The dead included five bicyclists from Argentina, a mother of two from Belgium, along with New Yorker Nicholas Cleves, 23, and Darren Drake, 32, of New Jersey.

It was the first fatal terror attack in New York City, post Sept. 11, 2001.

The judge read the legal charge on 28-criminal counts, including eight murder charges that also accuse Saipov of racketeering conspiracy to join the ISIS terror organization.

Even though Saipov allegedly admitted he wanted to kill as many people as possible, he pleaded not guilty because he said the federal prosecutors are wrong about him providing material support to ISIS.

Prosecutors presented evidence that Saipov, who was born in Uzbekistan, carried notes during the attack saying “The Islamic State will endure.”

They played videos showing the 6,000-pound flatbed truck racing south on West Street, after he’d allegedly plowed into the bicyclists, ultimately smashing into a yellow school bus near Stuyvesant High School.

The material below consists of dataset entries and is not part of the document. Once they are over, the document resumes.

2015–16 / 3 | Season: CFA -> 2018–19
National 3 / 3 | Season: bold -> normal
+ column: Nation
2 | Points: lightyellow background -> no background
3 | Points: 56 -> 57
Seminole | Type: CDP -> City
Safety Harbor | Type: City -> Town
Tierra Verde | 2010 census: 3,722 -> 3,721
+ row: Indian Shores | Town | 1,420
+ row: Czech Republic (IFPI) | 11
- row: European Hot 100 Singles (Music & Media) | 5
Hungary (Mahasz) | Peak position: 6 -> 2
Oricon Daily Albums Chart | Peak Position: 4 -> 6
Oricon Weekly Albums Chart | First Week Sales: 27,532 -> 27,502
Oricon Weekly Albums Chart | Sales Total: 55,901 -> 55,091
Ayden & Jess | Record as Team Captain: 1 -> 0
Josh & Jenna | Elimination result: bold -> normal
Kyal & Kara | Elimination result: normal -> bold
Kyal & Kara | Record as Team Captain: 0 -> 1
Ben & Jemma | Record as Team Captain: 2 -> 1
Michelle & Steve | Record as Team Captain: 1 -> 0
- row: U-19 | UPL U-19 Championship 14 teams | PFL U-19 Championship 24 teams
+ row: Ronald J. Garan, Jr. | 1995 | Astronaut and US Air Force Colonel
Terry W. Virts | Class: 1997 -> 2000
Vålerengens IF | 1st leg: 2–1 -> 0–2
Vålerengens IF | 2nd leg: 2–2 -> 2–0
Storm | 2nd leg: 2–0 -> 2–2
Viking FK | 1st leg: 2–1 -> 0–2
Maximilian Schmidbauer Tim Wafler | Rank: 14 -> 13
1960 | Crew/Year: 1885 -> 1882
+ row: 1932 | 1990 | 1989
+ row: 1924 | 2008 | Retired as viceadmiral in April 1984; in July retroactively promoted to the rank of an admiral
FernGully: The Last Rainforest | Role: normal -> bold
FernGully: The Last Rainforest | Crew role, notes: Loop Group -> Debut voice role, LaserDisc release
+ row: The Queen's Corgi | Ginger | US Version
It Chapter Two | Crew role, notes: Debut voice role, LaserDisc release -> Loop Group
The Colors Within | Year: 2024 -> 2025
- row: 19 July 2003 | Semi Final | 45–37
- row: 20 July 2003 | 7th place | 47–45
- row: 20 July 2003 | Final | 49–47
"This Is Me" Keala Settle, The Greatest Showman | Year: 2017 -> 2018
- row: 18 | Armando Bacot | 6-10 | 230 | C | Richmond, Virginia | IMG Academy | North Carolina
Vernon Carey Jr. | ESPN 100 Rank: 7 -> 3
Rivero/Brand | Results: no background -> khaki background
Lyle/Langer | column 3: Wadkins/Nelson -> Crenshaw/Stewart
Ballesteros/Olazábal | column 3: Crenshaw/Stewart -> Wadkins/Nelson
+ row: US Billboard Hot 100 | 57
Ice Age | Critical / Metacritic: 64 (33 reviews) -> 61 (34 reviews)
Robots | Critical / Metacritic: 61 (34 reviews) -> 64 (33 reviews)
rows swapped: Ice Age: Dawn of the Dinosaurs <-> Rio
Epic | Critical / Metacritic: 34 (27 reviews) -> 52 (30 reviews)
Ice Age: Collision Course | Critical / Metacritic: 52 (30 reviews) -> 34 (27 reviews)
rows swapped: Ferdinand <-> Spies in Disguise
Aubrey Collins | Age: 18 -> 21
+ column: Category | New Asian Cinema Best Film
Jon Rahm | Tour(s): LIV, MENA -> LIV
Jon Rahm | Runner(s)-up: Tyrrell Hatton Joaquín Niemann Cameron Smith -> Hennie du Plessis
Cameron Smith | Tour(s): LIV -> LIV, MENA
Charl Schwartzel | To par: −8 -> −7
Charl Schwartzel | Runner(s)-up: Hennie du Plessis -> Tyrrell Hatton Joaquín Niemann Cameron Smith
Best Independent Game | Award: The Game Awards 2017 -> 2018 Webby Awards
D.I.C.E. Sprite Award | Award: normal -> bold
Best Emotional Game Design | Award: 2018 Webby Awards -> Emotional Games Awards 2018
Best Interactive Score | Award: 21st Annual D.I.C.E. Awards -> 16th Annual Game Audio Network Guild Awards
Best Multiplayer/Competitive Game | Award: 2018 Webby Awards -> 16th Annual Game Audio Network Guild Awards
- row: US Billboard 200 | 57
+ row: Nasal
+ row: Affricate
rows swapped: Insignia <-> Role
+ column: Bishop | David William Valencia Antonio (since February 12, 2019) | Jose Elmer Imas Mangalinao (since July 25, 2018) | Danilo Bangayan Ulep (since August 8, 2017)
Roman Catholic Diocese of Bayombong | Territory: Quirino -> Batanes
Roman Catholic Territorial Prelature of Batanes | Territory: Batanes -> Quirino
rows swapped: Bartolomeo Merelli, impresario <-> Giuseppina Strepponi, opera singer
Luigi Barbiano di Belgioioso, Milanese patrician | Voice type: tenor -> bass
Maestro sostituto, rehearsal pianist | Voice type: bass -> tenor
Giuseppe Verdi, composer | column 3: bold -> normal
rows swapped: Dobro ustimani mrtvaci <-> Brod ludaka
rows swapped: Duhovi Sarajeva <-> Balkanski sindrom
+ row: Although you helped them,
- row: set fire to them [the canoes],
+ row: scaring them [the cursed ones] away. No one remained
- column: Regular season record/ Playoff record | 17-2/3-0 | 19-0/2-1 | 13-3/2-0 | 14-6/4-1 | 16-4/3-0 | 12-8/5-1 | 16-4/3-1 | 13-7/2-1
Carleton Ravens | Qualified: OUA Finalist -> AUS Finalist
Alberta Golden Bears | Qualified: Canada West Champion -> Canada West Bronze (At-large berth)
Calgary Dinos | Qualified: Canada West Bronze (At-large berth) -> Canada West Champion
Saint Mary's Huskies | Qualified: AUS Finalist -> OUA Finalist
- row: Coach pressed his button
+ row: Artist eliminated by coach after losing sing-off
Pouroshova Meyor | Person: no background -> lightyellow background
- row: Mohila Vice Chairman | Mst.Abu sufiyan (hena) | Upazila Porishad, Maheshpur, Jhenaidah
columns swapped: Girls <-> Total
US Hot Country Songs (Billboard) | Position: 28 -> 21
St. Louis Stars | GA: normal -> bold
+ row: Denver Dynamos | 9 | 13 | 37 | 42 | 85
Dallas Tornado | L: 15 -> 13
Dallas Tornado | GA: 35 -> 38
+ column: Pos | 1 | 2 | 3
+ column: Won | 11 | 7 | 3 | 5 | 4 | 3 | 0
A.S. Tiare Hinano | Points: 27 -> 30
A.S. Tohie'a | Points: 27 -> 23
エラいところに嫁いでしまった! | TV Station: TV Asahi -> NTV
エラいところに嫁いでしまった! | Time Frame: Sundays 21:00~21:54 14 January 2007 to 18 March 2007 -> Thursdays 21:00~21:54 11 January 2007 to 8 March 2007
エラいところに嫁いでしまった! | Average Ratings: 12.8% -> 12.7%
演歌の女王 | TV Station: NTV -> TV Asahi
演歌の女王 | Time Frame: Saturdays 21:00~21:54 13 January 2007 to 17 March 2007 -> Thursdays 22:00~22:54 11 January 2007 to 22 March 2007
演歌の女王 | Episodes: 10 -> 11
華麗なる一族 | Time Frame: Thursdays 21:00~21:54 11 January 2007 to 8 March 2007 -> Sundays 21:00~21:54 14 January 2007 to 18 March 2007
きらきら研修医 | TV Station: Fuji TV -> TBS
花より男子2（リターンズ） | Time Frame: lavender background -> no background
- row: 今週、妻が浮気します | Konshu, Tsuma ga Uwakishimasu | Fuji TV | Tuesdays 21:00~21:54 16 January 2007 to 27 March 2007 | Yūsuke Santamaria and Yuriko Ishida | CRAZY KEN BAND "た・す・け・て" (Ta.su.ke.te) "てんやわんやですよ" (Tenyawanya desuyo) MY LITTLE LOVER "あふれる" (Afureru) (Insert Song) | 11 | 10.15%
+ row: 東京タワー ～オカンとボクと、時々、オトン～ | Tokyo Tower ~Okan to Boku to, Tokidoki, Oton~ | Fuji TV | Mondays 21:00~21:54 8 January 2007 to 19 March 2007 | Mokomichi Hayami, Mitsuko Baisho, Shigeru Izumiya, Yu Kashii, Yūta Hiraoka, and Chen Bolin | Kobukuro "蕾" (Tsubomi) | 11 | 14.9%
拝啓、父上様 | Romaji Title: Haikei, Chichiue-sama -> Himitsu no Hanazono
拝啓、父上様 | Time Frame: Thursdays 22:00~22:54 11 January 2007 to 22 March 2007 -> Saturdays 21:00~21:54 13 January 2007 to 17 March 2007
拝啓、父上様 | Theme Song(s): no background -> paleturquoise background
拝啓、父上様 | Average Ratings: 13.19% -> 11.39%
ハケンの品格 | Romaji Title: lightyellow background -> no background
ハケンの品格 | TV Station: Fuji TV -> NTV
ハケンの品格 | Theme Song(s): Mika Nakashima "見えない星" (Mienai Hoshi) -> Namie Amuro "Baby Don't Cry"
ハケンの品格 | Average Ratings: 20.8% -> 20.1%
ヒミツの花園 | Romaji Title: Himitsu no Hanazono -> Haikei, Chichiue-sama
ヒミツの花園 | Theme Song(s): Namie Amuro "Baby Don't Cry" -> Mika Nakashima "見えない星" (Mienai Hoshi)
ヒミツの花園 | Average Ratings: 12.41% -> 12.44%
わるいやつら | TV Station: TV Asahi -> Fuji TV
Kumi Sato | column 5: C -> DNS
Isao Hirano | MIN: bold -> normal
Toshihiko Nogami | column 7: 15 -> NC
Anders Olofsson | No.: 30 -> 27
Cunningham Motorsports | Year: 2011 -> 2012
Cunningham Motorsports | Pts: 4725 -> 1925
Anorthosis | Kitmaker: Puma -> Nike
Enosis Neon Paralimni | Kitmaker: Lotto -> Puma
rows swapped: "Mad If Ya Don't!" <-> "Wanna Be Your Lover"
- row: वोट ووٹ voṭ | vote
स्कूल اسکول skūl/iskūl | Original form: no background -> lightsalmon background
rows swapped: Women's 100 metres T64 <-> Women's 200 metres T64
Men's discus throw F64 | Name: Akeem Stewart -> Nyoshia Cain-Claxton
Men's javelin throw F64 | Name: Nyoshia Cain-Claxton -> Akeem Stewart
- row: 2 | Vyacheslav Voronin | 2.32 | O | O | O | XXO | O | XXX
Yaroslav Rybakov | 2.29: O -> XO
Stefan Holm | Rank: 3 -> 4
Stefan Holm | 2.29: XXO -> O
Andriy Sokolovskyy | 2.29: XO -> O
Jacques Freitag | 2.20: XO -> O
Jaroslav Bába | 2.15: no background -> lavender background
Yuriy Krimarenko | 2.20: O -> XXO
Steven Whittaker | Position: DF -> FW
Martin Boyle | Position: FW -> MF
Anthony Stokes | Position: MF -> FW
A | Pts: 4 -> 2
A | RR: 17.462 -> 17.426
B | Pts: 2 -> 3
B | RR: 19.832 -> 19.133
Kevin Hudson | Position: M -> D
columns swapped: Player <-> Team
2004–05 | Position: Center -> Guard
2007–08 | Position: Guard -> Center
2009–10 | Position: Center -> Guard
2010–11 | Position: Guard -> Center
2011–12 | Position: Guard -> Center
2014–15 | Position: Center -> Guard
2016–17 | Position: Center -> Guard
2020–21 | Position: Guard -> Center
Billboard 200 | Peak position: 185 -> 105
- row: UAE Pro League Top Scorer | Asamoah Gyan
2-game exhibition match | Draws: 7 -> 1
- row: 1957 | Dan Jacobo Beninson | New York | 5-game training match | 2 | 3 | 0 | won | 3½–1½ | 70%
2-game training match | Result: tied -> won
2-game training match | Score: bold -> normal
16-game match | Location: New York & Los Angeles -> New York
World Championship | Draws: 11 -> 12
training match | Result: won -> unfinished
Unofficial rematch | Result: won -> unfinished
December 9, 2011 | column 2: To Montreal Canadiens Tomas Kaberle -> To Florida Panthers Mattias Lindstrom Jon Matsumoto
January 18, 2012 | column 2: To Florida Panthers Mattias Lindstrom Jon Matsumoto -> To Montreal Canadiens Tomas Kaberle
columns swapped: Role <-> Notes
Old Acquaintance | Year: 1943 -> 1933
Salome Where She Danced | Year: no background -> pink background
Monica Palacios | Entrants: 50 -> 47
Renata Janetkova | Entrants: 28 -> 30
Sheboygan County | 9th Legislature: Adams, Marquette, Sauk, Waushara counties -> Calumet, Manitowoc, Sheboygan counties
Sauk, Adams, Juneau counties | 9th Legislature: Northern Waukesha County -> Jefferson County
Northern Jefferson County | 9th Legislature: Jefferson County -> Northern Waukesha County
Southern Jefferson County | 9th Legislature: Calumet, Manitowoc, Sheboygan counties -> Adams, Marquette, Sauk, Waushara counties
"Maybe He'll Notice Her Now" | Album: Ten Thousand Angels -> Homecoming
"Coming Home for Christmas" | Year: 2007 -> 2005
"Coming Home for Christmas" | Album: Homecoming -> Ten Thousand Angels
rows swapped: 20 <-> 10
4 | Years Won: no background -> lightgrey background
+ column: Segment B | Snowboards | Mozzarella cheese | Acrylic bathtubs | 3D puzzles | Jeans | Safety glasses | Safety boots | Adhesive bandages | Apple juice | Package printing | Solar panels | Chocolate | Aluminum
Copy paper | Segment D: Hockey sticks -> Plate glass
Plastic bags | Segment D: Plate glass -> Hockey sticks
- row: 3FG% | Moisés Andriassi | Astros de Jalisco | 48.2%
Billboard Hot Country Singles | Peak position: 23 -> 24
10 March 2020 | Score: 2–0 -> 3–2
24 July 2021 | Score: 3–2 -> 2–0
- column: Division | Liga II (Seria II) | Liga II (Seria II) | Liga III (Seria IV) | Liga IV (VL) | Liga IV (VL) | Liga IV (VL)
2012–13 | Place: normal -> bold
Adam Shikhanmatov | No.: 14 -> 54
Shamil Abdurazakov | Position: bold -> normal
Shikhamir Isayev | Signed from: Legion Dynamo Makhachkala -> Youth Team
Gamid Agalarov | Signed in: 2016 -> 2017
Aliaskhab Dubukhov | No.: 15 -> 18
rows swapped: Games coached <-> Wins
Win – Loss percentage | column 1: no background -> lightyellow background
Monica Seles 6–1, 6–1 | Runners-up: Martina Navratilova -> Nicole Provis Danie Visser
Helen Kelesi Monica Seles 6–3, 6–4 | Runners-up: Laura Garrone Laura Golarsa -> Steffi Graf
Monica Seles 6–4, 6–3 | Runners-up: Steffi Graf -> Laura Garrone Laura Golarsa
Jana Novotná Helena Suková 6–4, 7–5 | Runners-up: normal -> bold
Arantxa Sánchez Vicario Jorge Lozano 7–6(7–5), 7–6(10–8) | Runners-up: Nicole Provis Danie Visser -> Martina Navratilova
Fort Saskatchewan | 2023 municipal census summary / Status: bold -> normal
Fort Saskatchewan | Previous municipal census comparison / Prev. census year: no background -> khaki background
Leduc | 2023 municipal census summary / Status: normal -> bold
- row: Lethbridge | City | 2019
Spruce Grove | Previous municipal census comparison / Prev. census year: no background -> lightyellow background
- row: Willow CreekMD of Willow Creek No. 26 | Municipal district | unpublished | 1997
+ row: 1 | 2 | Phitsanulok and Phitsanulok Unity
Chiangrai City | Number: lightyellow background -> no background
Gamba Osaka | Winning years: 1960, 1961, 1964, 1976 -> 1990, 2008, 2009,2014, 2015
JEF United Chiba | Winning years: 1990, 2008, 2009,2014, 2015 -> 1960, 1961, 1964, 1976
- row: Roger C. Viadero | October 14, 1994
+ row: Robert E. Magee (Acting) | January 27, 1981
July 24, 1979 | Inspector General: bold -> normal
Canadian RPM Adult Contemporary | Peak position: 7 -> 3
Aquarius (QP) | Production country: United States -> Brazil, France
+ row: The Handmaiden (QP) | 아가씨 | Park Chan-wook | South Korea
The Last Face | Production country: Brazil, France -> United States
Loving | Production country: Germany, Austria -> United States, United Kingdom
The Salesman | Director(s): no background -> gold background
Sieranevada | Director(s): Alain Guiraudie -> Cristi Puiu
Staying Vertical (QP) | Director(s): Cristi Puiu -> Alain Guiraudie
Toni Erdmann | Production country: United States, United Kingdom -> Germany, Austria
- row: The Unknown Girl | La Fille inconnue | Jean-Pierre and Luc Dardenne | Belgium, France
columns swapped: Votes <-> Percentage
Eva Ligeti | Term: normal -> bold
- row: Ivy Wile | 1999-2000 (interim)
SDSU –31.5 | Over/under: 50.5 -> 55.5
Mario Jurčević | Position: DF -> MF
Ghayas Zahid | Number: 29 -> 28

Other cell phone videos, some shot by horrified office workers, showed a man identified as Saipov running from the demolished Home Depot truck, wearing the same navy jacket with a red and white stripe that he had on when he allegedly rented the vehicle at a store in Passaic, New Jersey.

Yet another video showed Saipov, holding a BB gun and a paint gun in his hands, engaging in a confrontation with police, before he was shot in the torso and fell to the ground.

Prosecutors played some phone conversations recorded between Saipov and his mother, Mukaddas Saipova, where he allegedly said in his Uzbek language, “I am Allah’s warrior, praise be to Allah … I am the soldier of the Caliphate, don’t worry, don’t worry about anything.”

Jury deliberations began at 4:35 p.m. Wednesday.

This is a federal death penalty case, the first under the Biden justice department.

If the jury convicts Saipov, the anonymous jurors would then move to a death penalty phase, deciding if the defendant deserves to die or get the punishment of life in prison without parole.

Saipov’s defense attorneys were meticulous with their requests for clear explanations in the judge’s charge to the jury.